Mickey Mouse ears, a damp start and mudslinging for Sunak… attacking his own side from Starmer…

Photo: Aaron Chown/PA

How’s the general election going for you? As a bleary-eyed observer of these affairs, I’d say this one is wearisome and bumpy.

Nothing much is going right for Rishi Sunak, unless calling the election during a Downing Street downpour, without an umbrella to hand, was a masterstroke. Then again, maybe he wished to show off his breaststroke.

After that soggy beginning, Sunak’s campaign has sparked with all the verve of a damp box of matches. He went to Northern Ireland and visited Titanic Belfast, launching a thousand quips about sinking ships.

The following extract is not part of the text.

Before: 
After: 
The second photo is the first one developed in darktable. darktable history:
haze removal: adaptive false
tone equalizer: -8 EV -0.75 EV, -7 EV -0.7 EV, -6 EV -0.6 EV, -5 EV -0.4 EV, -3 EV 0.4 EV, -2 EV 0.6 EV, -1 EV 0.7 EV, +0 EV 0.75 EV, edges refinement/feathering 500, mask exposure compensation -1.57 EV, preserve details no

Whether he rearranged any deckchairs while he was there remains unexplored.

But he did obligingly stand beneath the exit sign on a plane, and then proved his worth as the patron saint of newspaper photographers for a second time.

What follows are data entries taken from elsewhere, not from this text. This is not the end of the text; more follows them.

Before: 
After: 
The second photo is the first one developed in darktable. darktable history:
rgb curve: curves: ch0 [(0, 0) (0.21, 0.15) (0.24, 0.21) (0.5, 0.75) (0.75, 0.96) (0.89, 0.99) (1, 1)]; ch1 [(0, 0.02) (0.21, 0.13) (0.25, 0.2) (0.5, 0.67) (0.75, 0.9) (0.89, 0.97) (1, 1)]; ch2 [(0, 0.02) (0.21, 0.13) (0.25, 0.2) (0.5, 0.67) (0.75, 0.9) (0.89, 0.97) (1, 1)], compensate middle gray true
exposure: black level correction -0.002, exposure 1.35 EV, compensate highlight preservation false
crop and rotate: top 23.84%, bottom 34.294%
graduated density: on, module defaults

After announcing he was going to get rid of ‘Mickey Mouse degrees’, he appeared to be wearing Mickey Mouse ears at an event, thanks to smart work by a PA photographer.

On another visit, a worker could be seen looking unimpressed and laughing on camera as Sunak spoke, causing a bullet-headed Tory fixer to emerge from the shadows and step in front of her, which somehow amplified her disdain.

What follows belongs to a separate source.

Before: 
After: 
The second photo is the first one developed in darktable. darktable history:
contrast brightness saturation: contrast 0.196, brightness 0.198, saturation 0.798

Oh, and Sunak made a common-man fuss about catching a train to Cornwall, only then to fly back, safely away from common people and their common lives. Sunak seems to spend most of his time in the air when he isn’t making a fool of himself on the ground.

The main effort of the Tory campaign so far seems to look no further ahead than the next day’s headlines.

The usual suspect right-wing newspapers regurgitate whatever the Downing Street wonks dream up the day before – the return of national service for the young, the ending of those Mickey Mouse degrees, free pies for everyone (one of these may not be true). Oh, and the tax benefits/bribes supposedly being offered to state pensioners (true, but unimpressive, and merely reversing an earlier Sunak cut).

All burped up on those front pages, and dutifully reported at one remove by the BBC.

As for Labour, Sir Keir Starmer is so intent on winning over people who don’t vote for his party that he is happy to piss off those who usually do.

His control-freakery has paid off in the opinion polls over the past four years, but attacking the left within his party leaves a bad taste for many and looks petty.

If that tactic works, which looks likely, then maybe it’s worth it. Anything to stop another tawdry Tory government.

Of course, plenty of former Labour supporters will tell you that there is no difference between Sunak and Starmer. To which you can only say, let him win and give him a go.

Still, the stain of Thatcherism and neoliberalism on public life will not go away just because we have a Labour government. The Blair government was good at fixing national life, especially the NHS, but did so in a way that lumbers us still with expensive private finance initiatives. More of the same under Starmer seems likely.

Surely we need to move away from encouraging private equity to buy its way into every aspect of our lives, from the railways to care homes and children’s services.

Such fleecing of the public purse may be a natural fit for many Tories. But Labour should seek a better way.

As for the hounding of deputy Labour leader Angela Rayner, that was a running disgrace in the build up to the election being declared. A right-wing newspaper and two Tory MPs bullied the police into investigating whether she avoided paying capital gains tax on the sale of a council house years ago.

Now the police have said there is nothing to investigate. You might have thought the Tories, and their pet newspapers, would shut up. Nope, the mudslinging continues, even though they’ve run out of mud.

Then again, the Tory election campaign mainly involves chucking mud. Labour should throw some back. There’s a pile dating back 14 years.

Over on what you might call the fringes, the Lib-Dems seem to be enjoying their campaign, falling off paddleboards or whizzing down hill on a bicycle.

And the horrible people of Reform UK – a right-wing pressure group that pretends to be a political party – grind out the daily hatred and intolerance without a spark of anything much. Just hateful drudgery, and appalling speeches from its leader, the bullying charism vacuum known as Richard Tice who, like his bedfellow Nigel Farage, is a wealthy type pretending to be a common man.

An act no-one should fall for, although sadly some will.